Meine Eltern schickten mich ins Dachzimmer, weil „meine Schwester mit ihrem Mann zu Besuch kommen würde

— Deine Schwester kommt mit ihrem Mann, deshalb wirst du im Dachzimmer übernachten.

Meine Mutter sagte es ohne zu zögern und räumte dabei weiter das Geschirr ein, als ob sie mich um etwas Einfaches bitten würde. Keine Entschuldigung. Kein Zögern. Nur dieser kalte, vertraute Tonfall, den meine Familie immer anschlug, wenn sie Entscheidungen für mich traf.

Ich war gerade erst im Haus meiner Eltern in einem alten Viertel von Zapopan angekommen, mit einem Koffer, einem Rucksack und der Erschöpfung von Monaten. Für sie hatte ich mich in meinem Zimmer eingeschlossen und „Computerkram“ gemacht. Für meinen Vater bedeutete das, dass ich ziellos war. Für meine Mutter, dass ich das wahre Leben nicht verstand. Für meine Schwester Daniela war ich ein abschreckendes Beispiel.

„Schau nicht so, Sofía“, sagte Daniela beiläufig und nahm einen Schluck von ihrem Getränk. „Es ist doch nur eine Nacht.“

Ihr Ehemann Arturo kicherte leise vor sich hin, ein Lachen, das darauf abzielte, sie zu demütigen.

„Dort oben ist es sowieso kühler“, fügte er hinzu.

Cool.

Die Dachterrasse war ein beengter Raum mit einem Metalldach, einem alten Klappbett, staubigen Kisten und einem schwachen Ventilator, der kaum funktionierte. In der Maihitze wirkte sie eher wie ein Ort der Unbehaglichkeit als ein Ort der Erholung.

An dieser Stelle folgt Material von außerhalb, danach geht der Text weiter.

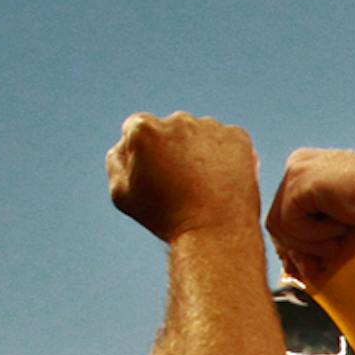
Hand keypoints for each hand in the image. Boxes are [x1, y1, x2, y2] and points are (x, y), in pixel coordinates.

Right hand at [108, 112, 259, 242]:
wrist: (214, 233)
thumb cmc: (164, 218)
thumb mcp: (123, 195)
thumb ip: (116, 162)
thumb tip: (125, 145)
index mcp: (143, 129)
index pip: (136, 129)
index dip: (142, 153)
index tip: (154, 176)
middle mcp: (177, 120)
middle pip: (170, 129)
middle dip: (172, 149)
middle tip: (180, 185)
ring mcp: (210, 127)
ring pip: (200, 134)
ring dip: (199, 152)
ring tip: (203, 187)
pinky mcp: (238, 138)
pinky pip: (227, 142)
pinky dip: (225, 157)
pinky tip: (221, 182)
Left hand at [266, 148, 354, 282]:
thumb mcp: (338, 231)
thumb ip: (312, 243)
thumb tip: (291, 270)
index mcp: (305, 173)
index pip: (282, 216)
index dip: (293, 247)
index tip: (306, 269)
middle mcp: (297, 166)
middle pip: (275, 222)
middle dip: (296, 251)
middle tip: (316, 268)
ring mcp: (296, 171)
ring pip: (280, 226)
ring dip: (310, 243)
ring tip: (339, 237)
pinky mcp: (300, 181)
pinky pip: (290, 223)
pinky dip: (314, 236)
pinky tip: (339, 226)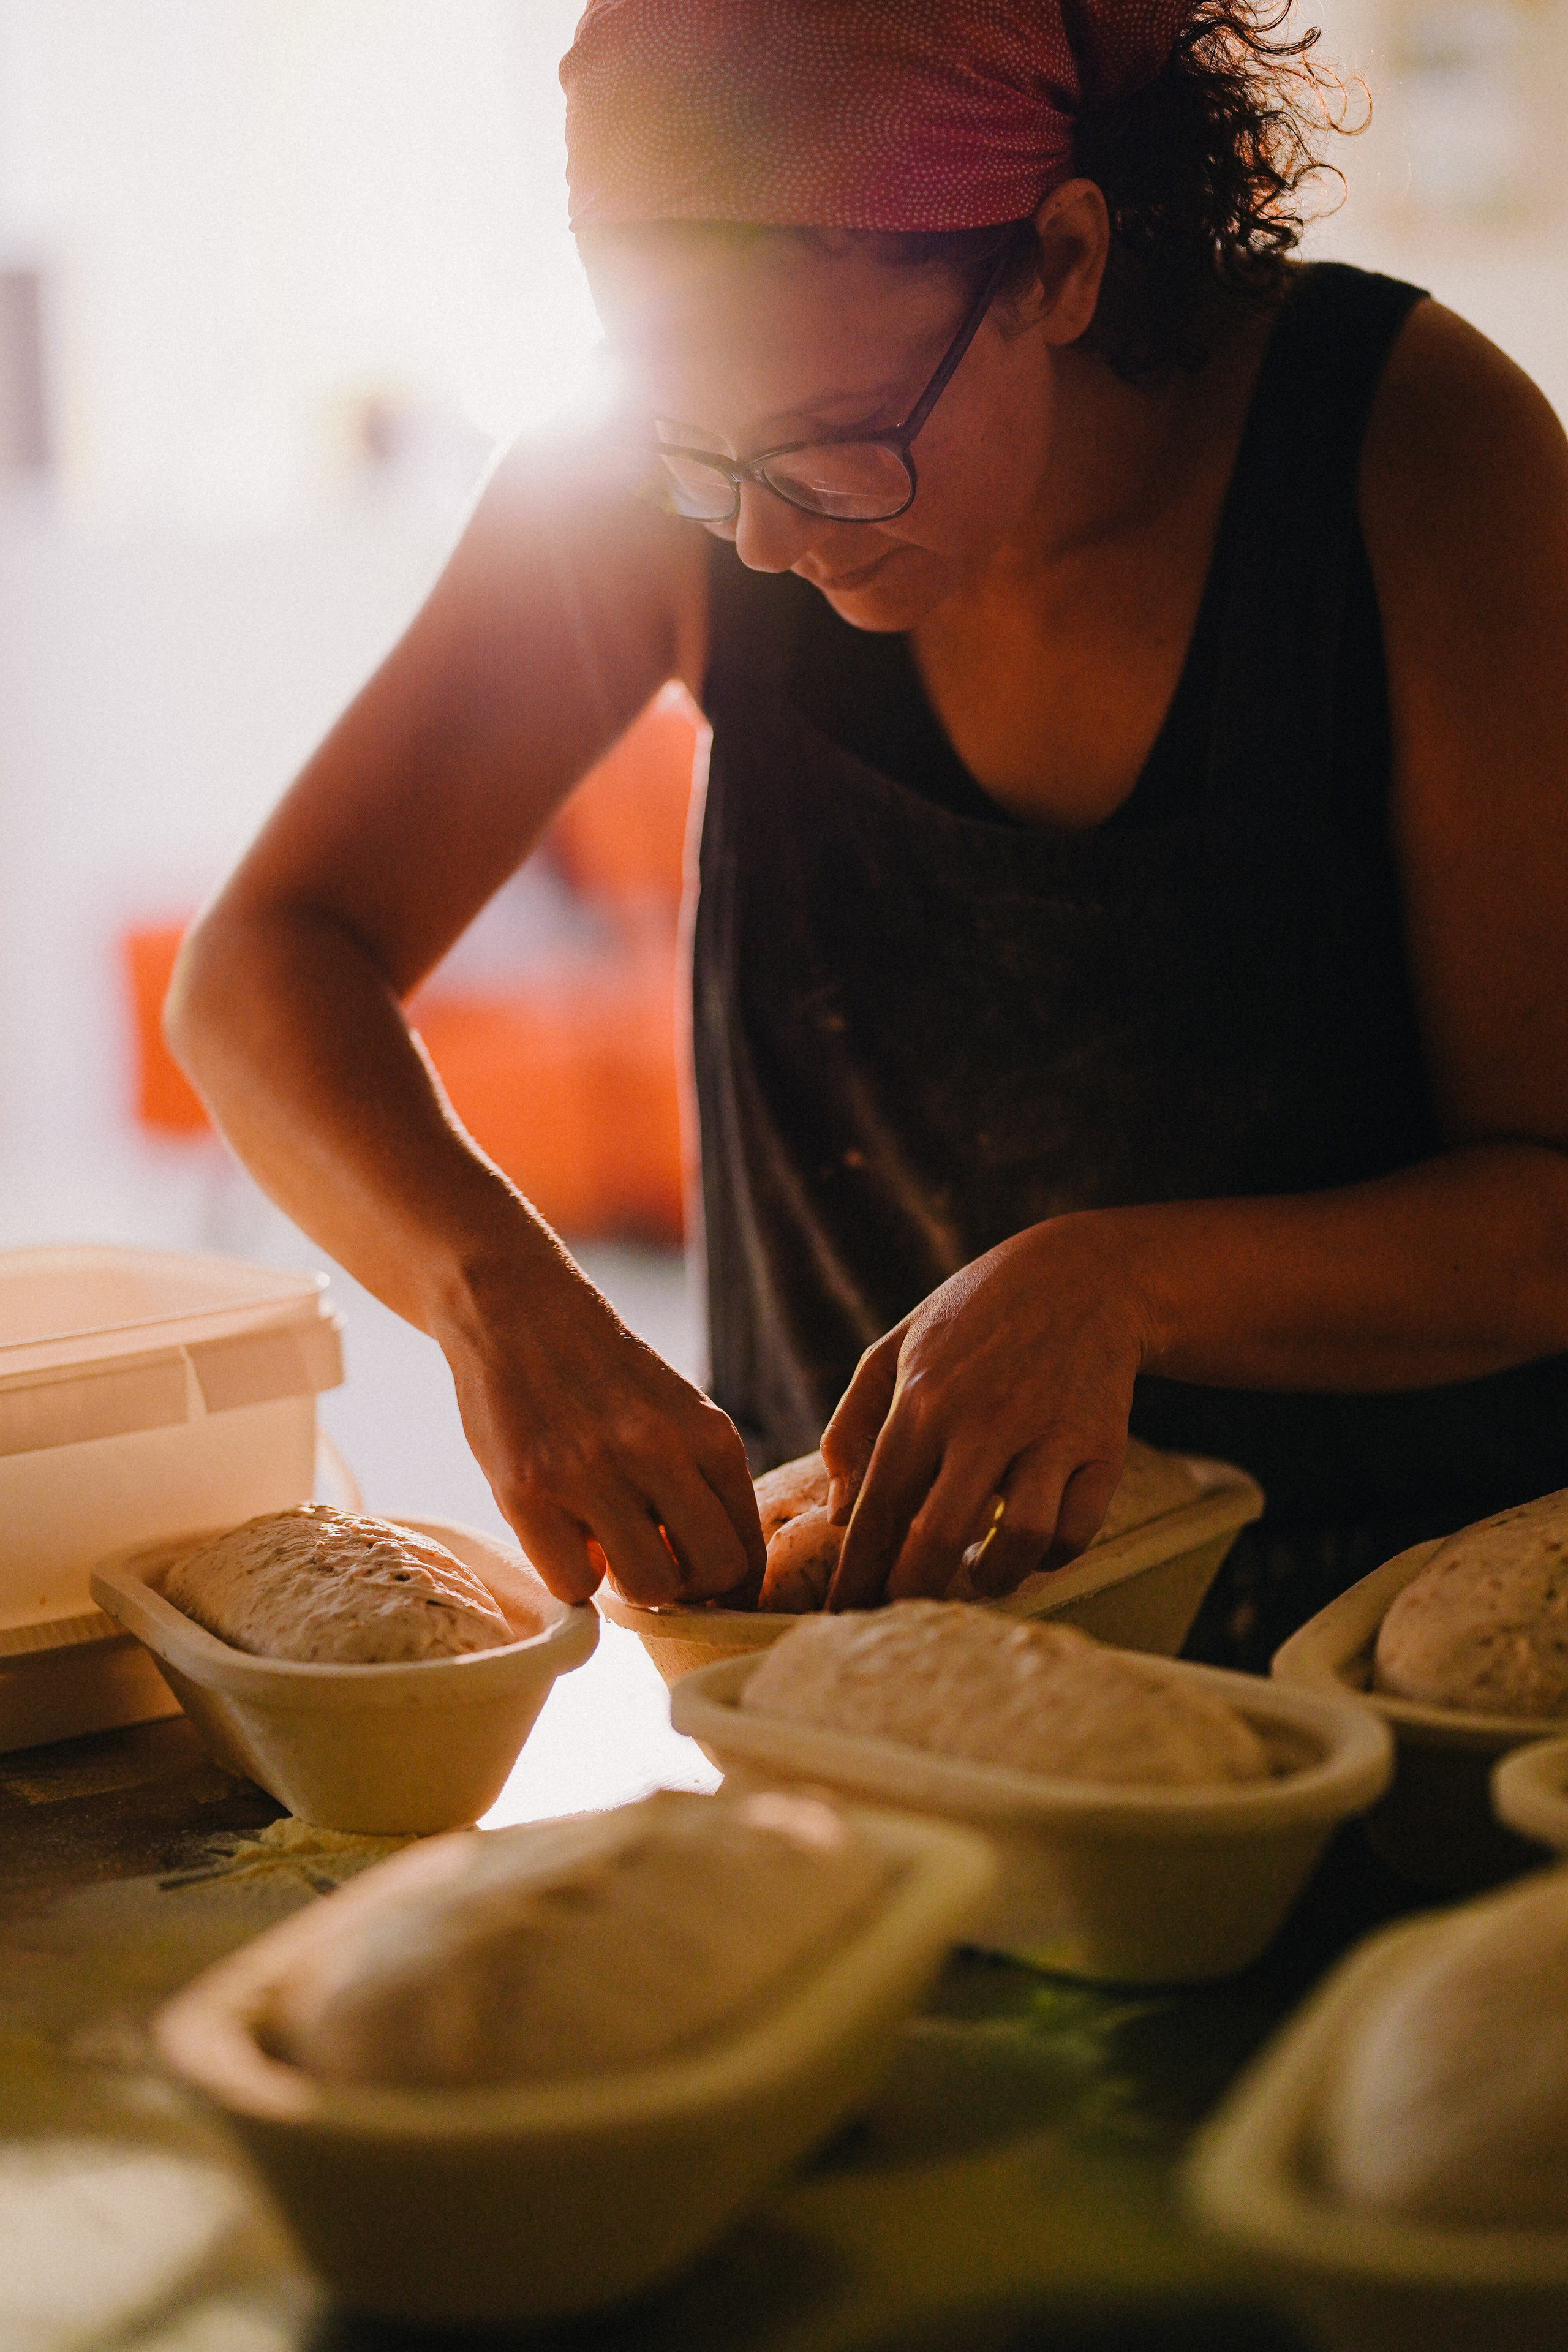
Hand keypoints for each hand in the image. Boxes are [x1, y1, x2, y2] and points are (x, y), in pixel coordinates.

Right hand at [431, 1232, 763, 1607]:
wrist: (518, 1308)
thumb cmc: (601, 1374)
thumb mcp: (676, 1413)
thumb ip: (699, 1482)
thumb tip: (714, 1583)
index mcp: (710, 1433)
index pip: (747, 1551)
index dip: (725, 1585)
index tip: (697, 1584)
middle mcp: (660, 1451)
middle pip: (713, 1575)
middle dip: (685, 1590)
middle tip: (653, 1565)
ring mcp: (594, 1472)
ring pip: (649, 1588)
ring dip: (627, 1584)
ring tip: (606, 1546)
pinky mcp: (530, 1491)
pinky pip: (574, 1583)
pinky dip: (571, 1574)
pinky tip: (562, 1536)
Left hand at [820, 1217, 1150, 1608]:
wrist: (1083, 1276)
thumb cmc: (974, 1319)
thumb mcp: (896, 1350)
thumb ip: (853, 1429)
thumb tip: (840, 1517)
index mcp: (923, 1398)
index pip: (879, 1505)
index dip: (857, 1572)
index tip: (840, 1618)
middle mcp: (984, 1419)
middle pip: (939, 1536)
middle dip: (913, 1593)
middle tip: (904, 1613)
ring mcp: (1049, 1434)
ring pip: (1018, 1540)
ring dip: (992, 1580)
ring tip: (975, 1578)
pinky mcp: (1102, 1446)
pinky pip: (1076, 1529)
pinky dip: (1050, 1556)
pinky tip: (1028, 1548)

Mein Vater überflog seine Zeitung.

„Fang bloß kein Drama an, Sofía. Du solltest dankbar sein, dass wir dich überhaupt noch hier wohnen lassen.“

Ein Dach.

Kein Zuhause. Nicht einmal ein Zimmer – nur ein Ort zum Existieren.

Ich nickte. Ich kannte meine Rolle bereits: die Tochter, die keinen Erfolg hatte, die nicht geheiratet hatte, die nichts Beeindruckendes vorzuweisen hatte. Diejenige, die nicht ihrem Erfolgsbild entsprach.

Ich ging in mein altes Zimmer und packte leise meine Sachen. Zum ersten Mal an diesem Tag konnte ich wieder atmen.